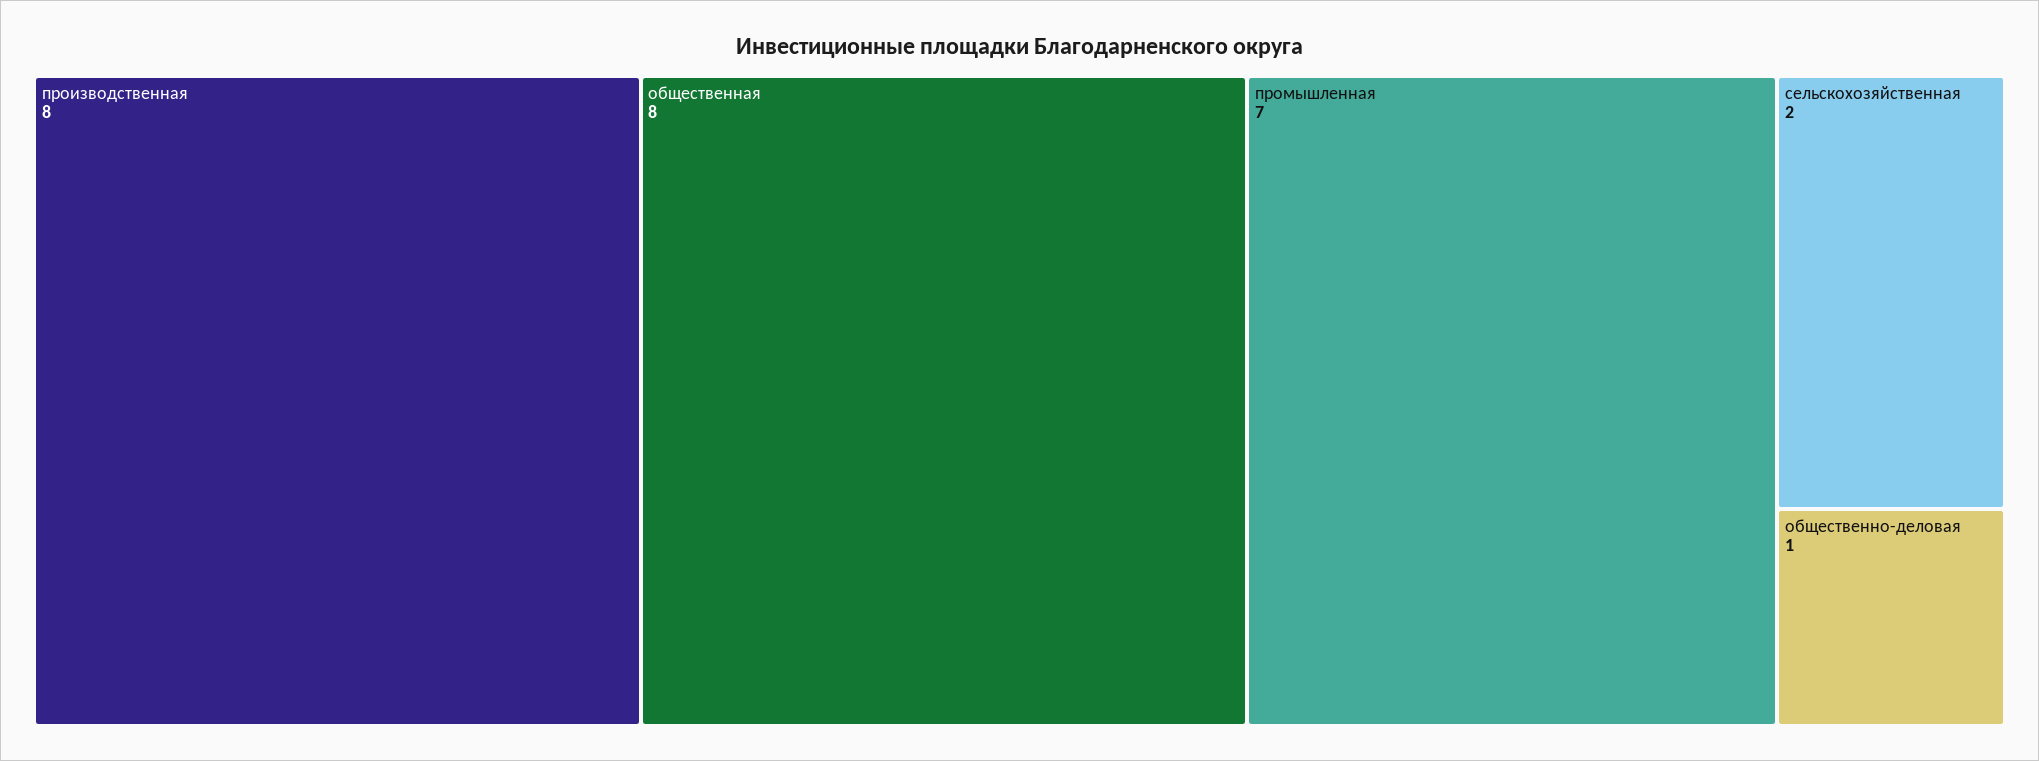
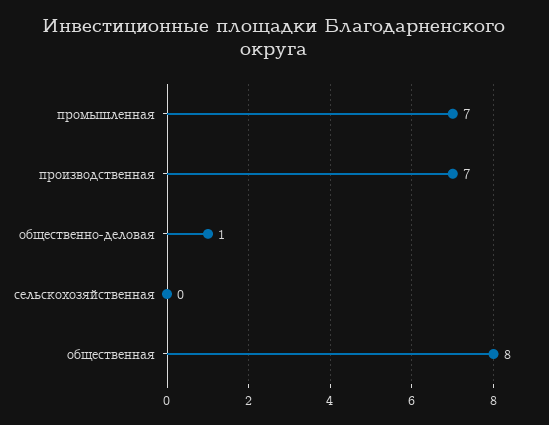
производственная: 8 -> 7
сельскохозяйственная: 2 -> 0

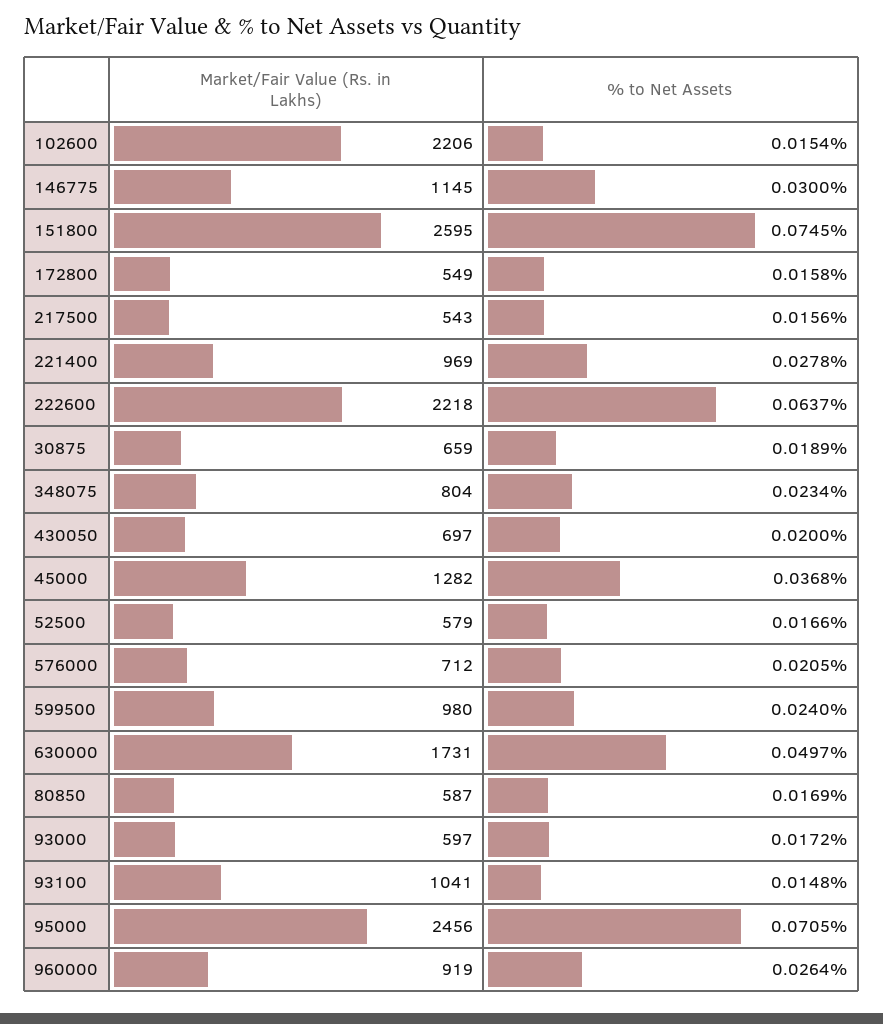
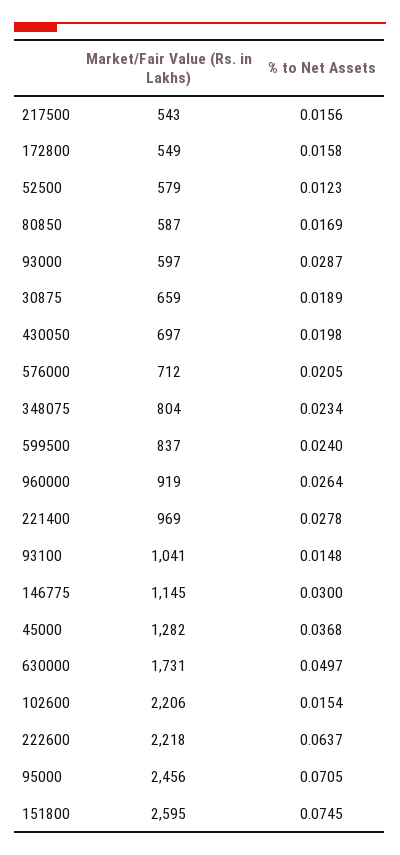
% to Net Assets, 430050: 0.02 -> 0.0198
% to Net Assets, 52500: 0.0166 -> 0.0123
Market/Fair Value (Rs. in Lakhs), 599500: 980 -> 837
% to Net Assets, 93000: 0.0172 -> 0.0287

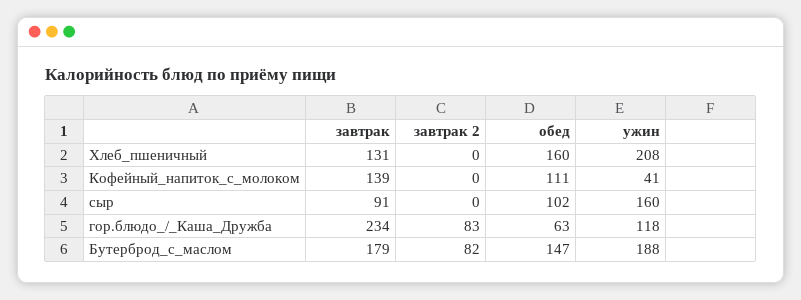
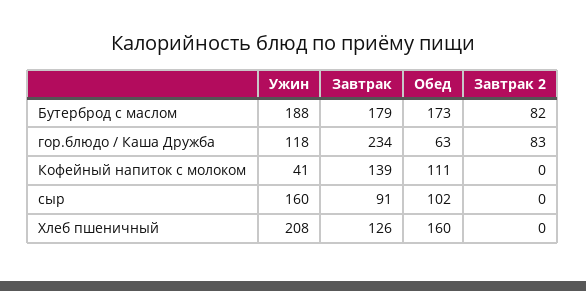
завтрак, Хлеб_пшеничный: 131 -> 126
обед, Бутерброд_с_маслом: 147 -> 173

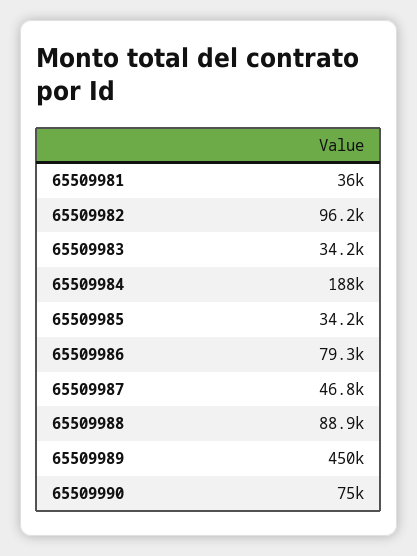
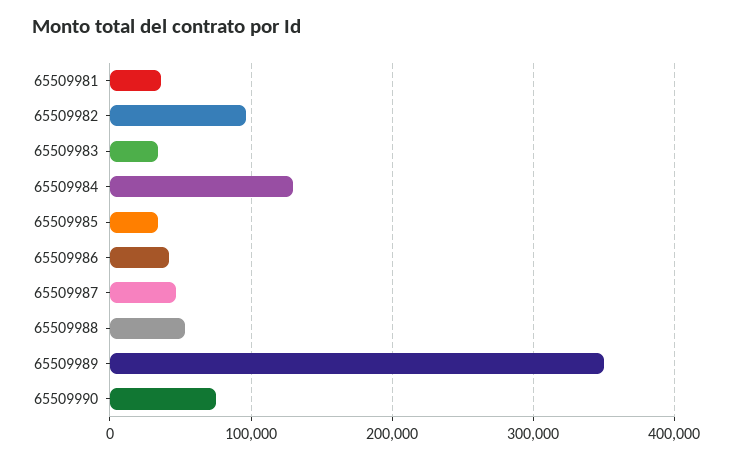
65509984: 188000 -> 130000
65509986: 79300 -> 40000
65509988: 88900 -> 50000
65509989: 450000 -> 350000

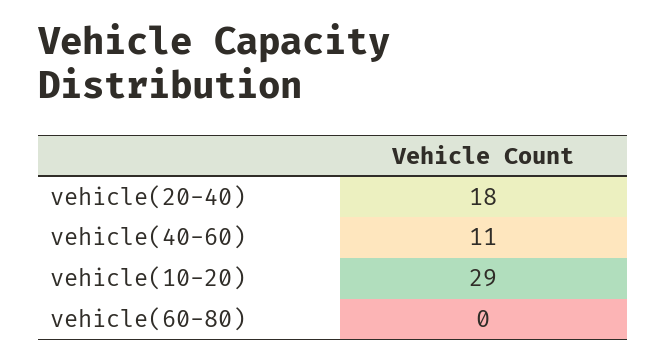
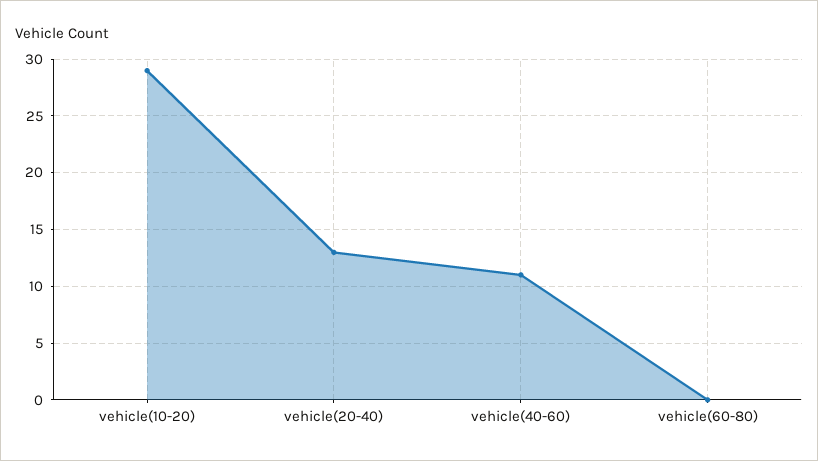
vehicle(20-40): 18 -> 13

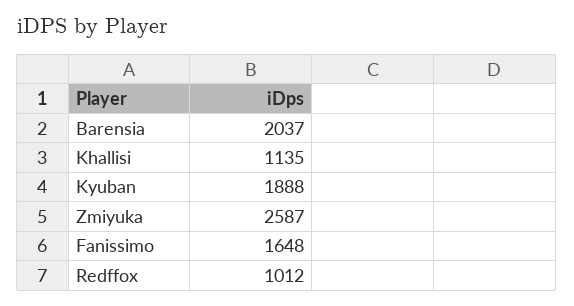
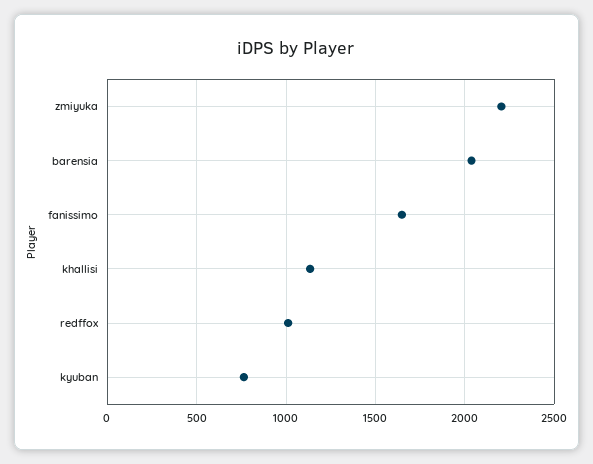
Kyuban: 1888 -> 750
Zmiyuka: 2587 -> 2200

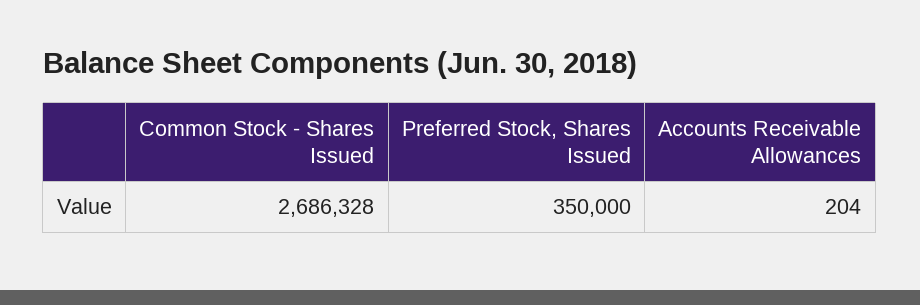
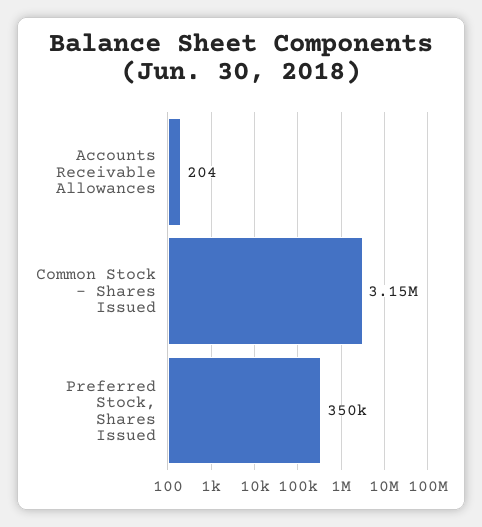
Common Stock - Shares Issued: 2686328 -> 3150000

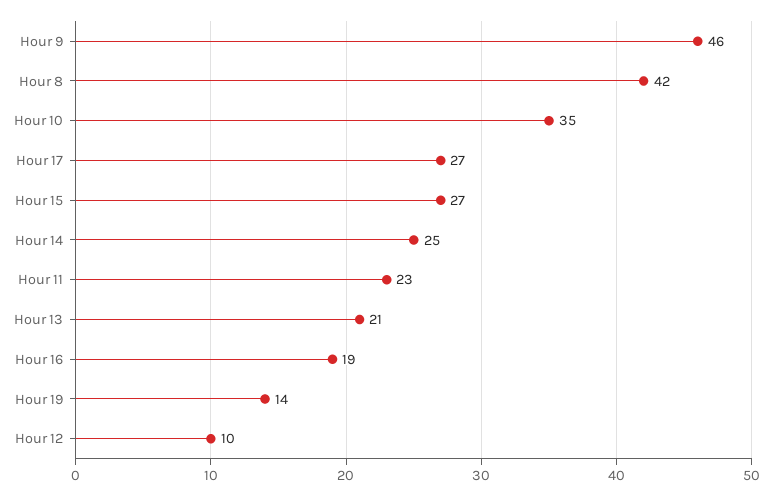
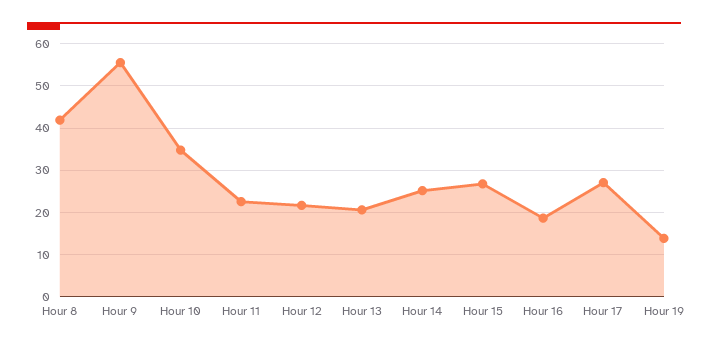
Hour 9: 46 -> 56
Hour 12: 10 -> 22

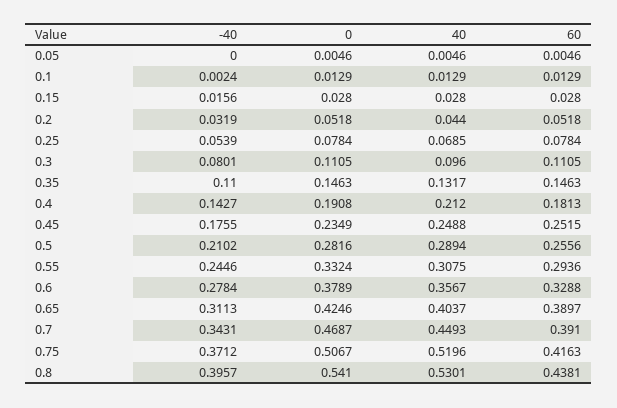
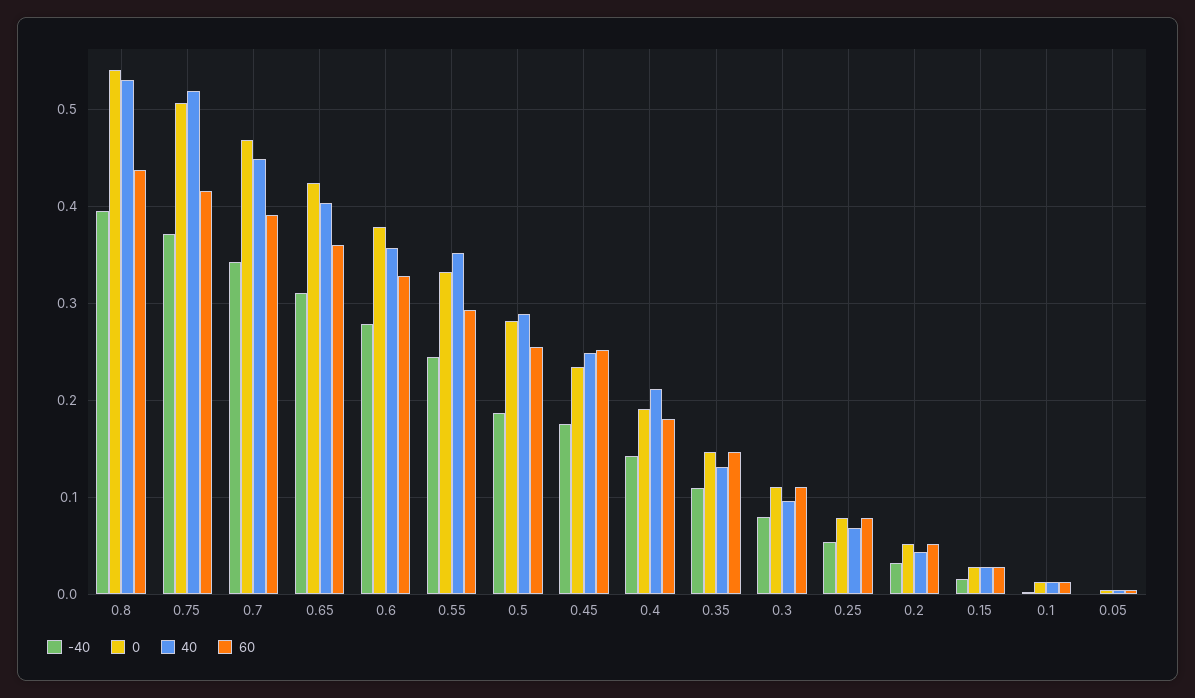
-40, 0.5: 0.2102 -> 0.19
40, 0.55: 0.3075 -> 0.35
60, 0.65: 0.3897 -> 0.36

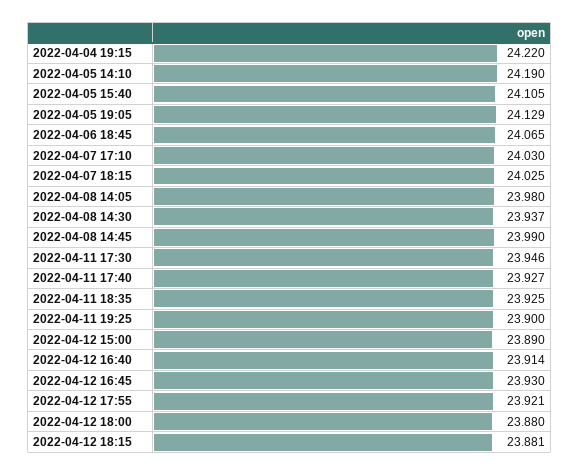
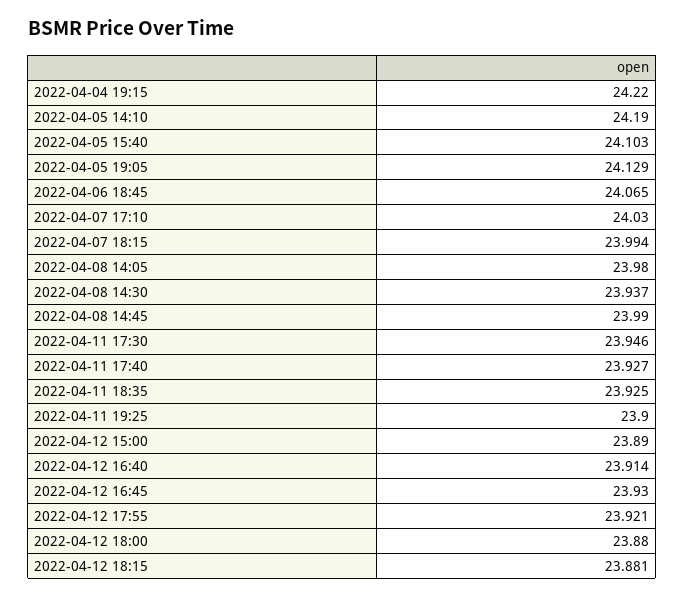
2022-04-05 15:40: 24.105 -> 24.103
2022-04-07 18:15: 24.025 -> 23.994

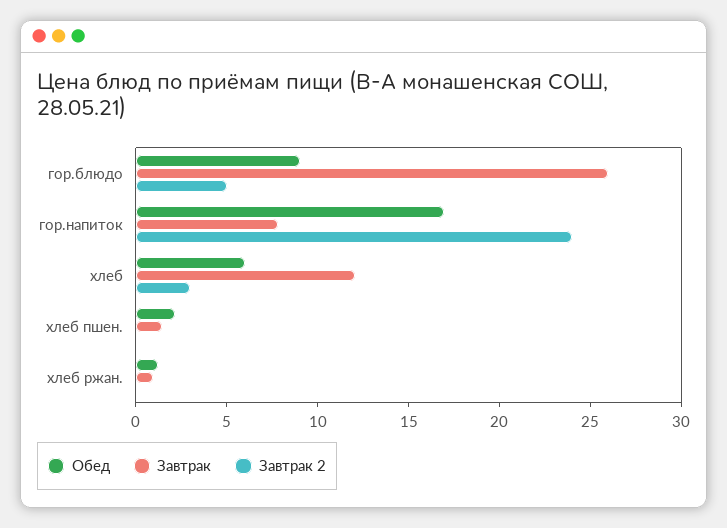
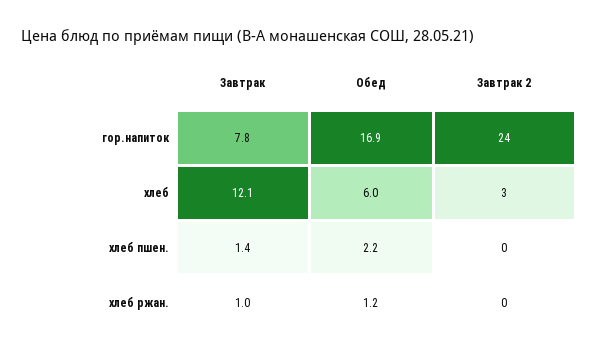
Обед, гор.блюдо: 9 -> none
Завтрак, гор.блюдо: 26 -> none
Завтрак 2, гор.блюдо: 5 -> none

**Job**
Only the lines from the line containing "Hour 12: 10 -> 22" through the last line of the entries above should be reproduced, word for word and without pictures.

**Problem solution**
Hour 12: 10 -> 22

-40, 0.5: 0.2102 -> 0.19
40, 0.55: 0.3075 -> 0.35
60, 0.65: 0.3897 -> 0.36

2022-04-05 15:40: 24.105 -> 24.103
2022-04-07 18:15: 24.025 -> 23.994

Обед, гор.блюдо: 9 -> none
Завтрак, гор.блюдо: 26 -> none
Завтрак 2, гор.блюдо: 5 -> none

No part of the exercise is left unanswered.